Murray’s absence coupled with Marc-Andre Fleury’s injury status caused Sullivan to turn to Jeff Zatkoff for Games 1 and 2. Fleury wasn’t even dressed for Game 3 and his return remains in limbo with the teams back at Madison Square Garden Thursday night.
While the Penguins were missing Fleury and going with goaltender No. 3 on the depth chart, Murray was smart about his recovery and not pressing to return before he was ready. Any setback could have put him out even longer and throwing the team’s crease situation in flux.
The wait paid off and the dreams Murray had growing up of playing in the Stanley Cup Playoffs finally came to fruition. Controlling the emotions wasn’t easy.
“Big focus of mine was not to get too far ahead of myself and really just be in the moment and not think about all the noise that’s going on around the game and just focus on the task at hand,” Murray said, “and I think I was able to do that.”
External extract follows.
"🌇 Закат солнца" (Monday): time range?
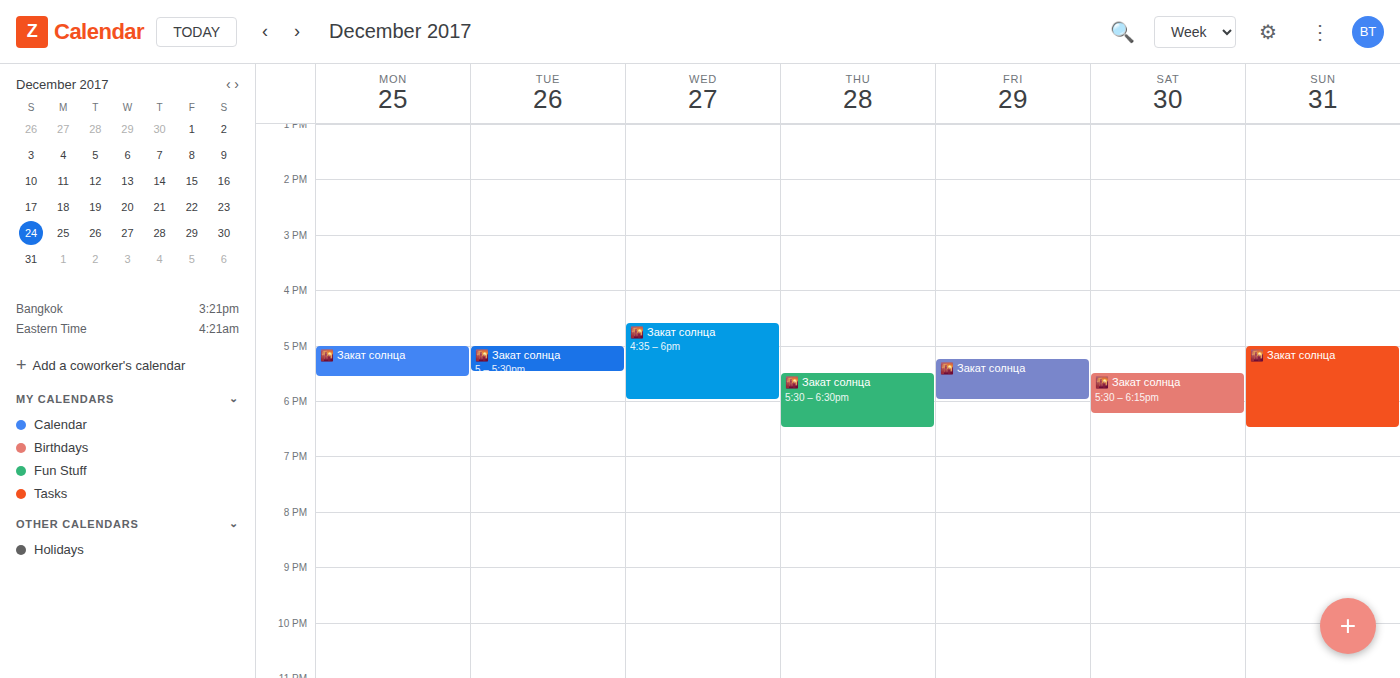
5:00 PM to 5:35 PM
Both Cullen and Sullivan pointed to Murray’s demeanor after the game, noting his confidence in goal, which is something that can spread throughout a team during a game.
With the way Murray played during the regular season (9-2-1, one shutout, .933 even strength save percentage), it’s easy to see why the Penguins feel so comfortable with him in goal -- which means Fleury can take his time to recover.
Before the focus shifts to Game 4 Thursday night and the chance to go back to CONSOL Energy Center with a 3-1 series lead, Murray will take some time to enjoy his dream that came true.
“Can’t compare [feeling], especially at this arena I don’t think,” Murray said. “This is what you dream about, playing in the NHL, playing in the playoffs. I’ve never experienced anything like it.”